O motorista dá partida no motor e logo começar a tagarelar qualquer coisa ligando o rádio, preenchendo o silêncio que ás vezes pairava entre nós, ele mostra alguns lugares, nomes de monumentos, museus, praças conhecidas, e dizendo coisas que não consigo compreender. Percebo que preciso me adiantar com a língua se pretendo ficar na Itália.

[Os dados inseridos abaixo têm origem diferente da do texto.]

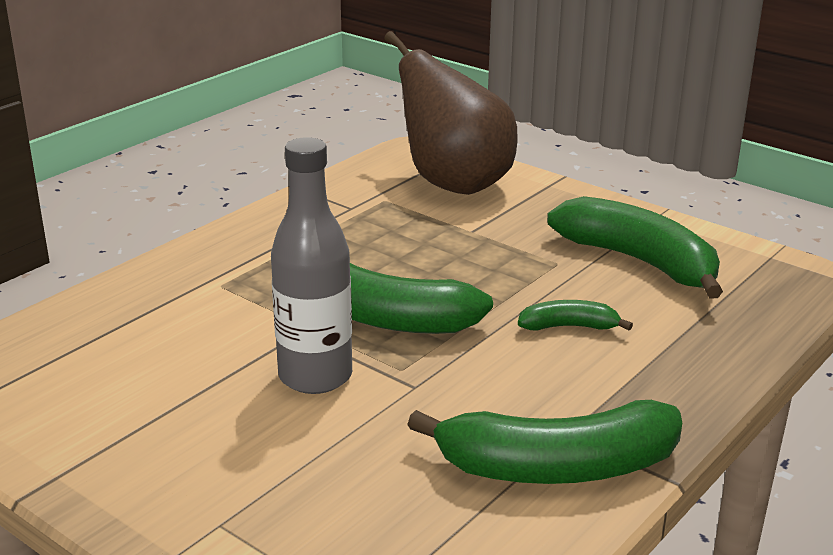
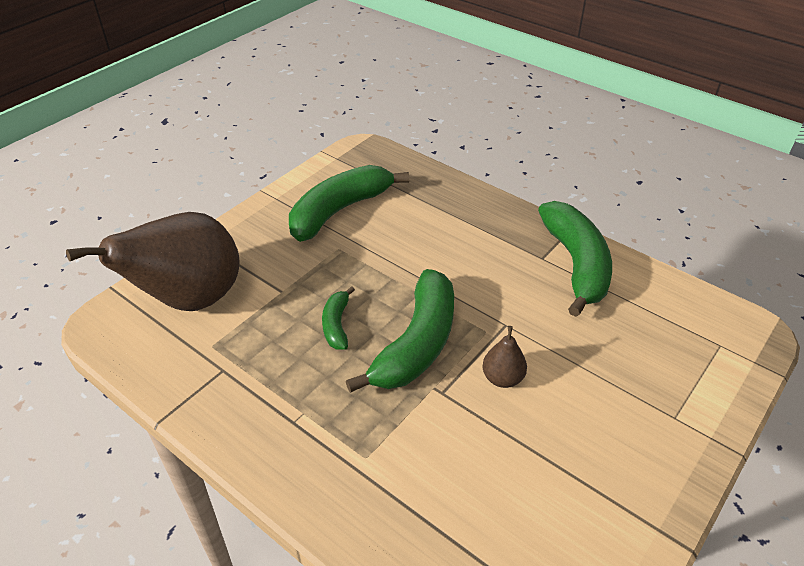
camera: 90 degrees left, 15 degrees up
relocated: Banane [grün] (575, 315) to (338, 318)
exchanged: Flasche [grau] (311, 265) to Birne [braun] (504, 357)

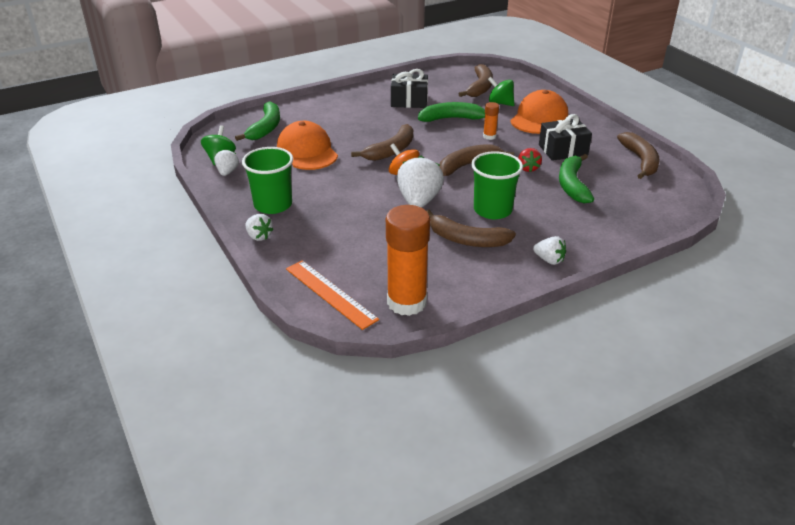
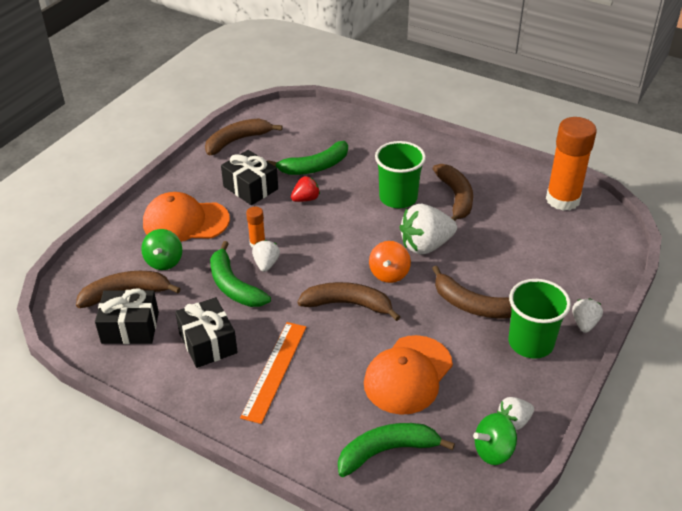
camera: 120 degrees left, 5 degrees up
appeared: Geschenk [schwarz] (127, 316)
relocated: Lineal [orange] (332, 295) to (273, 373); Banane [braun] (476, 160) to (472, 292); Erdbeere [weiß] (549, 250) to (266, 256)

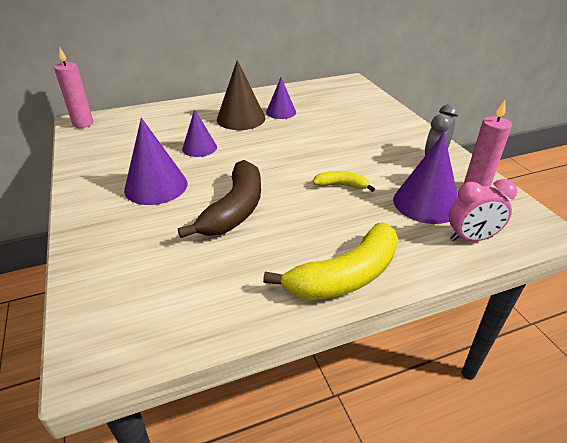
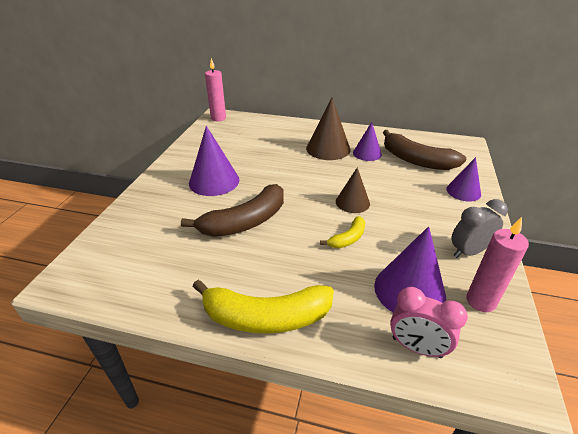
camera: 35 degrees right, 0 degrees up
appeared: Kegel [braun] (353, 190); Banane [braun] (424, 150)
relocated: Kegel [lila] (199, 133) to (463, 179)
spun: Banane [gelb] (344, 181) = (342, 232) 90 degrees clockwise

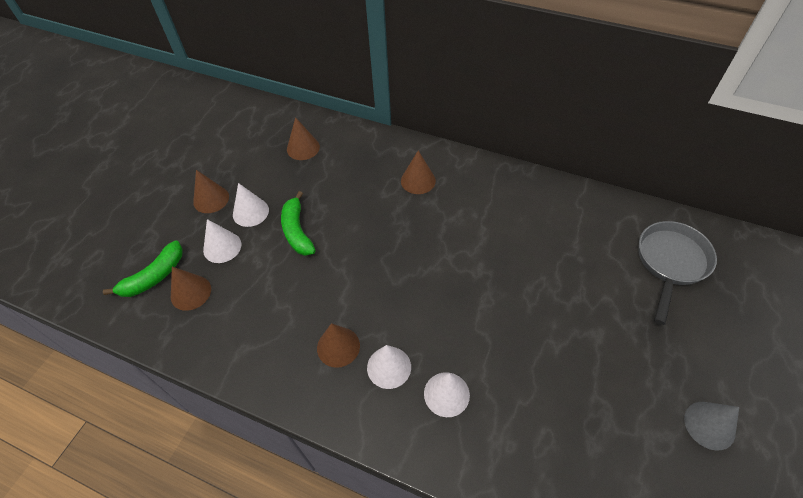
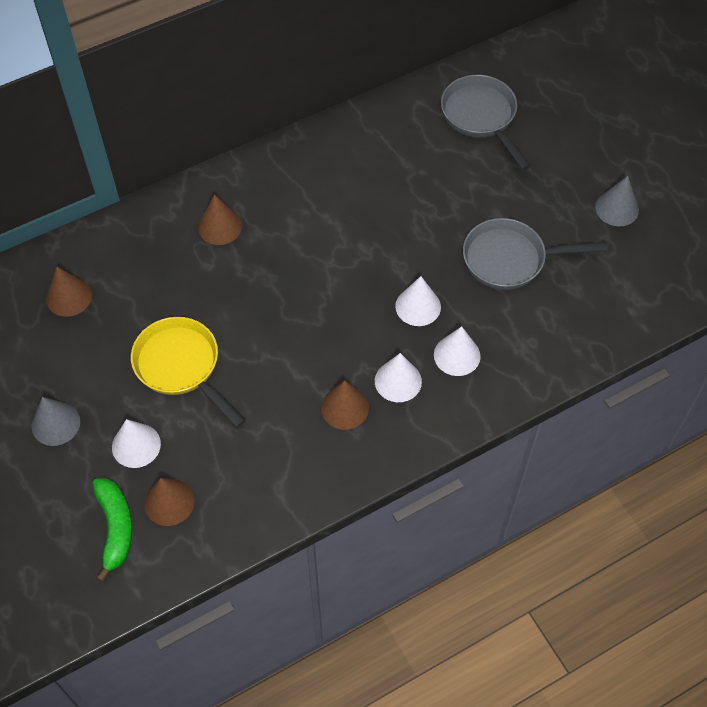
camera: 55 degrees left, 5 degrees up
appeared: Pfanne [grau] (535, 254)
relocated: Kegel [weiß] (251, 205) to (418, 301)
exchanged: Banane [grün] (298, 223) to Pfanne [gelb] (188, 372)
colour: Kegel [braun] (211, 191) to Kegel [grau] (56, 421)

Seis meses antes da viagem e dessa mudança toda, eu conversei muito com vovó, ela tentou me fazer mudar de ideia, mas eu sempre quis conhecer a Itália, mesmo sem saber por quê. Só sei que muitas vezes sonhei com alguns lugares, talvez por assistir tantos filmes italianos com vovó. Estudei um pouco sobre cada lugar, e claro, me organizei com tudo, moradia, contatos, e uma reserva em dinheiro para segurar as pontas até eu encontrar um emprego. E eu vou precisar— Vovó faz questão de me mandar mesadas até lá— Sonhei com tudo, eufórica, e já cheguei a acreditar que teria coragem de sair de Sylt, e eu tive.
O pequeno apartamento fica num vilarejo entre outras casas antigas, com algumas ruelas charmosas de chão de calcário dando um bordão na orla, com uma vista linda para o mar. O motorista me ajuda com as malas até a escada do pequeno prédio colorido de paredes desgastadas pelo tempo, com um largo sorriso ele se despede desejando sorte, em italiano, "In bocca al lupo".
A maneira como os italianos se comunicam é icônica, eles se expressam com tanta lealdade aos seus sentimentos que fica impossível não perceber os sentidos de cada gesto, ora com as mãos, ora com a boca, e até o olhar. Todos são significativos. E os italianos têm um jeito peculiar de receber os visitantes e estrangeiros, desconfiados em sua maneira expressiva de ser, me acolhem na escada e oferecem ajuda, gritando algo que reconheci apenas três palavras e consigo chegar finalmente no terceiro andar, á minha porta. Eles se despedem ainda de maneira hilária e divertida, percebendo que estou perdida com a língua deles e eles mais perdidos ainda com o meu alemão.
Apesar do cansaço, não consigo deixar coisas para depois, estou ansiosa demais para dormir ou deitar, sequer consigo sentar para me situar de tudo. Ajeitei o pequeno apartamento, que já estava mobiliado. Notei que precisaria fazer compras, porém resolvo deixar para depois e aprecio o pôr do sol que se abria na minha janela de encontro com o mar que banha todo o vilarejo, com toques alaranjados penetrando nas nuvens desnudando algumas estrelas no fim verão italiano. E ali, a minha vida começa, com passos pequenos e tão apressados. Sinto-me pequena nesse momento, com o olhar de quem estava se descobrindo, se descascando, imaginando o que a Itália iria me oferecer, e eu oferecer a ela.